Posted Jun 21, 2010 6:50 UTC (Mon) by zzxtty (subscriber, #45175) [Link]

"True. In those situations where you want to switch your proxy 300 times per second, this is very important! ;)"

Well you never know... No, from a performance point of view you are quite right. However I have been in the situation where I've been on machines which are constantly running out of process ids and every little helps (eg: echo *). Admittedly I don't see switching your proxy on and off would be a particularly high priority in such a situation!

"Trading some performance for modularity and maintainability is usually a pretty good idea."

You've lost me slightly there, I would have thought having one .cshrc (or .bashrc?) would be more maintainable than a bin directory full of separate files. I guess we all have our preferred ways of working!

Mark Shuttleworth at LinuxTag

Posted Jun 25, 2010 10:54 UTC (Fri) by robbe (guest, #16131) [Link]

The PID overrun can also be thwarted by using "exec gconftool..." in the OP's scripts.

My maintainability concern with putting aliases in .bashrc is that only a single shell sees that.

Coming back to performance, the alias solution does incur the (small) per-shell cost of reading, parsing, and keeping in memory the alias, when in most shells you will never need it.

IIRC zsh has one-per-file functions that can reside in a directory somewhere. This is probably the optimal solution here: as maintainable as a shell script, loaded on demand, does not fork a new shell.

Mark Shuttleworth at LinuxTag

Posted Jun 28, 2010 20:01 UTC (Mon) by bjartur (guest, #67801) [Link]

Similiar to a source then?

Mark Shuttleworth at LinuxTag

Posted Jun 16, 2010 13:05 UTC (Wed) by jiu (subscriber, #57673) [Link]

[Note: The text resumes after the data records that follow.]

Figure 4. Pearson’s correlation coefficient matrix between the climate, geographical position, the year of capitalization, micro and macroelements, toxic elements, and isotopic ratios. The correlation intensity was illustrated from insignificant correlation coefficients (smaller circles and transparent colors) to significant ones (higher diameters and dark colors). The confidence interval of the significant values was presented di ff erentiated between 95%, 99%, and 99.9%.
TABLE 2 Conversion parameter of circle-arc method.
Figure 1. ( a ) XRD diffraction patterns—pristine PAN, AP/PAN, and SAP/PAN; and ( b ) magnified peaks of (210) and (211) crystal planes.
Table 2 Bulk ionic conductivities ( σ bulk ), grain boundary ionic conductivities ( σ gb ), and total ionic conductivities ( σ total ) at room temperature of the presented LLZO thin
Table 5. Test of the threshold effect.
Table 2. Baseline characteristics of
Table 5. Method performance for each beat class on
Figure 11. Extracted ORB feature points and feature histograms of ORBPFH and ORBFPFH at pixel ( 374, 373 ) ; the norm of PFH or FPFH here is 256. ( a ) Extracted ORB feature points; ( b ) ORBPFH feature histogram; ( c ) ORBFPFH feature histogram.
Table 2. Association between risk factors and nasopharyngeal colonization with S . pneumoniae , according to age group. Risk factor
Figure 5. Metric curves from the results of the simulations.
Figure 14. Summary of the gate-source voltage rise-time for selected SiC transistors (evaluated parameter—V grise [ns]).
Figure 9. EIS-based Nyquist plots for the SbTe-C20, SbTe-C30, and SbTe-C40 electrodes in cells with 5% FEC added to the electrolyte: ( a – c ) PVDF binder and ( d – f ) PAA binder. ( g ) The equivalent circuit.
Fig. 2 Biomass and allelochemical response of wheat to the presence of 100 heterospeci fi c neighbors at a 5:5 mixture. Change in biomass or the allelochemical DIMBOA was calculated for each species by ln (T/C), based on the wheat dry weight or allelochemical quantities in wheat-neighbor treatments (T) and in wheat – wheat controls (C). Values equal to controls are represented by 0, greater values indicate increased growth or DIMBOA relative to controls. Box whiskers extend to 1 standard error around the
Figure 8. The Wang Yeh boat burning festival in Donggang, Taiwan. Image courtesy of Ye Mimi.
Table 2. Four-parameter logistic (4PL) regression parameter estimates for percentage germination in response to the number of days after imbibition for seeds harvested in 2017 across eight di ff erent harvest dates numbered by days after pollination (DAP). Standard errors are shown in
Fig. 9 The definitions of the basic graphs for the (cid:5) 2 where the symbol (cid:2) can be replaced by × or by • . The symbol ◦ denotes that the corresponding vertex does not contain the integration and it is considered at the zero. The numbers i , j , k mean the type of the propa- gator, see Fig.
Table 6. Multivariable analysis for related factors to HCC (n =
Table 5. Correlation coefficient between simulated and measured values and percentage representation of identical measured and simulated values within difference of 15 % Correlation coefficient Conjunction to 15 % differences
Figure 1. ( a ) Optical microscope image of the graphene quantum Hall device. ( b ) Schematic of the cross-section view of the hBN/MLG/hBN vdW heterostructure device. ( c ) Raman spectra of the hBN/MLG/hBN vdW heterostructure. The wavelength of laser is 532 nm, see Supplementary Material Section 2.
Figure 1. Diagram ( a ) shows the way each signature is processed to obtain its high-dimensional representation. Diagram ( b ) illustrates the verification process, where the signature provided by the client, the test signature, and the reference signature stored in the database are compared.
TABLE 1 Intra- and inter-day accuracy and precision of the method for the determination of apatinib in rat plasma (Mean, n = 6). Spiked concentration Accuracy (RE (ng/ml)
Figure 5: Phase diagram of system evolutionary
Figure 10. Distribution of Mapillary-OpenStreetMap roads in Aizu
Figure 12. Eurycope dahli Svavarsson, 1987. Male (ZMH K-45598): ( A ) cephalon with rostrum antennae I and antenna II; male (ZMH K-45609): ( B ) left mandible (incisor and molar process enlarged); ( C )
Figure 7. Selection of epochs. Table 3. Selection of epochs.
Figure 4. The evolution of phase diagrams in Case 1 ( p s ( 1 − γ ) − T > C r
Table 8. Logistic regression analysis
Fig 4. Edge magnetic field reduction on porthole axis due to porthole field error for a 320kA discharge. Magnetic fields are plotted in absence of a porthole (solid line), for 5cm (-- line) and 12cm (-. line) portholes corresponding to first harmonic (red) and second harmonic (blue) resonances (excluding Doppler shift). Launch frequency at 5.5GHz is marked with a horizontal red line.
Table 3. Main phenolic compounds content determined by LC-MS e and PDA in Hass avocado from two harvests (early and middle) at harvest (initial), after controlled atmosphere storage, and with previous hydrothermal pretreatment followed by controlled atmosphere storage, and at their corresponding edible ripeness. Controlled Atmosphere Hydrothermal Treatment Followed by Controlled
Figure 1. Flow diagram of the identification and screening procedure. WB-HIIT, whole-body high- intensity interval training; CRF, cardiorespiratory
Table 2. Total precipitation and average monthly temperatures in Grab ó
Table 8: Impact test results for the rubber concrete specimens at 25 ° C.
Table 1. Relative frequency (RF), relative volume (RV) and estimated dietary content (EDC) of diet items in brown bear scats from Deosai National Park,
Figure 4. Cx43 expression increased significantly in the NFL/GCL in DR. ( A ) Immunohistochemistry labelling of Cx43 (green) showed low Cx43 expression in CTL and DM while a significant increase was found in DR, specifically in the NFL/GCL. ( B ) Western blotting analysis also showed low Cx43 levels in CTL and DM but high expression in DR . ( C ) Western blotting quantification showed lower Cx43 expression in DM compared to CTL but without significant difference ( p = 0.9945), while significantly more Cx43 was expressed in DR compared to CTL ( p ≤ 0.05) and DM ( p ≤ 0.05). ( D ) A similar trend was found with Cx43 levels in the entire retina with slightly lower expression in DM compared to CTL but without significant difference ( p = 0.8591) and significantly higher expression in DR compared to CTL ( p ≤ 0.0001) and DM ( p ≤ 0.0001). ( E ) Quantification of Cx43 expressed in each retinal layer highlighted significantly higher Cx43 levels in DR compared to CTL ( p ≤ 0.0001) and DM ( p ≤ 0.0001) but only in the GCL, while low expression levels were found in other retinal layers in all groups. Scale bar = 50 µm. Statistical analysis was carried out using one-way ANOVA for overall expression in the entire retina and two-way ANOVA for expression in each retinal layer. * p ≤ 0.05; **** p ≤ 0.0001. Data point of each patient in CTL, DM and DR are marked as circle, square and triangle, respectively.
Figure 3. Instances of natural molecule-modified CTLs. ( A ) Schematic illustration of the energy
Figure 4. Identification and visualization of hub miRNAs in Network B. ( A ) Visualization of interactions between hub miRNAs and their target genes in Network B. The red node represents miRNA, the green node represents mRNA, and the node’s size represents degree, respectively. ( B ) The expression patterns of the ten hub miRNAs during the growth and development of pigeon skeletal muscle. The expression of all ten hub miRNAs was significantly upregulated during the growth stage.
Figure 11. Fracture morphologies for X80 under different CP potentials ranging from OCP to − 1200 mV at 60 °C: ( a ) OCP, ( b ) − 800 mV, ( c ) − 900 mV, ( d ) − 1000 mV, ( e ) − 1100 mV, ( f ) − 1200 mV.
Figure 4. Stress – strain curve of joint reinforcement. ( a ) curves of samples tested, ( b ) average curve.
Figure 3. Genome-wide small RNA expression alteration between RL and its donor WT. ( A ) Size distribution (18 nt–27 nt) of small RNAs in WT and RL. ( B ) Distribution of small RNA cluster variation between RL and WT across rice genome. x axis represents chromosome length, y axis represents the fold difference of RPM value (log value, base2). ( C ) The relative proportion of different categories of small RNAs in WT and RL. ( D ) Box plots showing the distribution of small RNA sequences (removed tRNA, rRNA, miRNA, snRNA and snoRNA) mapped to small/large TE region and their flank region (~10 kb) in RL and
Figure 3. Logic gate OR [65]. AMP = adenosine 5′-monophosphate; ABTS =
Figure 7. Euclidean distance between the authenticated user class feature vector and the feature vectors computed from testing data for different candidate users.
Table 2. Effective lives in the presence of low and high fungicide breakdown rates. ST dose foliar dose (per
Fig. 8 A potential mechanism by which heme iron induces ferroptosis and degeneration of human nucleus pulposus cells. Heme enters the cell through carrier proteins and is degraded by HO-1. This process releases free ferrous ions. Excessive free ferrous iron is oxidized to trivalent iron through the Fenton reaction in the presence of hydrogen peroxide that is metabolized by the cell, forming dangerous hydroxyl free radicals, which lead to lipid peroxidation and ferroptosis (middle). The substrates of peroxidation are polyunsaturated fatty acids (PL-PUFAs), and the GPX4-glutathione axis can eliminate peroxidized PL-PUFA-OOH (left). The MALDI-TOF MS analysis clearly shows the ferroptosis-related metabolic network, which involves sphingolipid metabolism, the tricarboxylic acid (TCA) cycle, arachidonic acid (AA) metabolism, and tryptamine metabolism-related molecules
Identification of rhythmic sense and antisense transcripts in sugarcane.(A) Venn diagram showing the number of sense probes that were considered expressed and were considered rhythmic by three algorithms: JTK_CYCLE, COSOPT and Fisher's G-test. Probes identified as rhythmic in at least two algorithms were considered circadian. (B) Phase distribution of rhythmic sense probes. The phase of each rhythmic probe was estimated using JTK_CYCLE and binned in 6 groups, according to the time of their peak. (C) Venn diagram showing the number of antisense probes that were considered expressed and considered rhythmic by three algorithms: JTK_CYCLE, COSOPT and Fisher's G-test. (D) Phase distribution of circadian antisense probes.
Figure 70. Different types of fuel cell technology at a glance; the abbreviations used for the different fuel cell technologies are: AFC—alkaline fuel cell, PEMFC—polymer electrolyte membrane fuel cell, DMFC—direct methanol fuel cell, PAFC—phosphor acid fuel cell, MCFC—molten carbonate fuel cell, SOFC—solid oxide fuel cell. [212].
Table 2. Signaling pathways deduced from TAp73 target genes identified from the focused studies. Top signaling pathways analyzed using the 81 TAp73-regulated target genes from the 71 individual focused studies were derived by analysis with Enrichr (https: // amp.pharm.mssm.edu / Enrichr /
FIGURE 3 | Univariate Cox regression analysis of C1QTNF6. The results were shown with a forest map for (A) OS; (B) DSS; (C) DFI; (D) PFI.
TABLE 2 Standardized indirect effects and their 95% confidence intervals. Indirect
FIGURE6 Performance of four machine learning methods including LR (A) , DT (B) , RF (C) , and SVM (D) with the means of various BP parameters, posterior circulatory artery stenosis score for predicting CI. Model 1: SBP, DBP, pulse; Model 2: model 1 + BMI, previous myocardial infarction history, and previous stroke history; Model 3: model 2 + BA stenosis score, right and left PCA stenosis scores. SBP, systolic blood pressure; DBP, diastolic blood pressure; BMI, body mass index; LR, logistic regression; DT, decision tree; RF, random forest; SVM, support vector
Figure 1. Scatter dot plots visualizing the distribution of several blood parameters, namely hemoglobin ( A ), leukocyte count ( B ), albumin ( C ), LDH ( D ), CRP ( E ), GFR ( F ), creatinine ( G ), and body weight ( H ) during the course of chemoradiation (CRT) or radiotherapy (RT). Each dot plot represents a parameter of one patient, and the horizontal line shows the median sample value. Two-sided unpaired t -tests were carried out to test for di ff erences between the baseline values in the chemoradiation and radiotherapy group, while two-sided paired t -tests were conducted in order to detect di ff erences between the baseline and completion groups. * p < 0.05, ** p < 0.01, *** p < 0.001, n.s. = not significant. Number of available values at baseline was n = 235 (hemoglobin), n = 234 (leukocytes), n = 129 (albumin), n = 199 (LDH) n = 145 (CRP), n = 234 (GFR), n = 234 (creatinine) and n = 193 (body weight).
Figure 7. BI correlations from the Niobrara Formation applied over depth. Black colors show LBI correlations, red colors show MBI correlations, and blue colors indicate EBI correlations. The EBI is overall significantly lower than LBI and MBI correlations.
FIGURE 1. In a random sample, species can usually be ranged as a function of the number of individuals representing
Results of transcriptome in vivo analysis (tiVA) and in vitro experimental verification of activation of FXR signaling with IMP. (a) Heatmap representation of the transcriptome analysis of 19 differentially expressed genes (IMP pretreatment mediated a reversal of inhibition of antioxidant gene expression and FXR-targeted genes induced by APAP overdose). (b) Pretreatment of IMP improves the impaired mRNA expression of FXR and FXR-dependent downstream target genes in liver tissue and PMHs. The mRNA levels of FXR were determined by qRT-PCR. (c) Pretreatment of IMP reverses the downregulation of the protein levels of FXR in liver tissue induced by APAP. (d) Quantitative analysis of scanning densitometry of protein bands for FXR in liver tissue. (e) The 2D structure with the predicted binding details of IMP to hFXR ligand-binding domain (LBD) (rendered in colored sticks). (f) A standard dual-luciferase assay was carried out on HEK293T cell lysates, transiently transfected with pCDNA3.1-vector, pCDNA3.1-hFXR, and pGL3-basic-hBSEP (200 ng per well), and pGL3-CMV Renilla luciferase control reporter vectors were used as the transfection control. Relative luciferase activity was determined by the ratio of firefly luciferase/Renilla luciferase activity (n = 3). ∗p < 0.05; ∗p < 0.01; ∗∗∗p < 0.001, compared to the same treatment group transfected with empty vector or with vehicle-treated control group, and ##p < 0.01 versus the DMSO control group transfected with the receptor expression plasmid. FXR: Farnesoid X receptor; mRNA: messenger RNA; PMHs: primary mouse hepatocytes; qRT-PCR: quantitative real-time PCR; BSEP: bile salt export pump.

I have the same situation with corporate windows. I'm not too fussed about it becausr there's so much more to complain about

Mark Shuttleworth at LinuxTag

Posted Jun 16, 2010 14:23 UTC (Wed) by dlang (✭ supporter ✭, #313) [Link]

you can create a proxy.pac file that will detect your IP address and decide to use a proxy or go direct depending on what your IP is (or anything else that it can detect in javascript)

proxy auto-config

Posted Jun 25, 2010 10:47 UTC (Fri) by robbe (guest, #16131) [Link]

Yeah, this works for browsers. Other programs need HTTP, too.

I'd rather not have apt-get's http method evaluate JavaScript code.

Proxy auto-reconfiguration by network

Posted Jun 17, 2010 1:31 UTC (Thu) by ewen (subscriber, #4772) [Link]

As dlang pointed out, you can create a procy.pac local file which is a short Javascript program to set the proxy used at request time. It can, amongst other things, check the current IP address you have against a list of subnets and set the proxy appropriately for that subnet. I wrote up how I do this a while ago:

http://ewen.mcneill.gen.nz/blog/entry/2010-02-12-web-prox...

and aside from extending it to support a few more networks it's worked flawlessly for months. (The example given in that page is to auto-use some specific proxies to reach some other networks behind NAT firewalls, but it should be obvious how to just make it depend on source IP so that it auto-changes when you're in a given firewalled network.)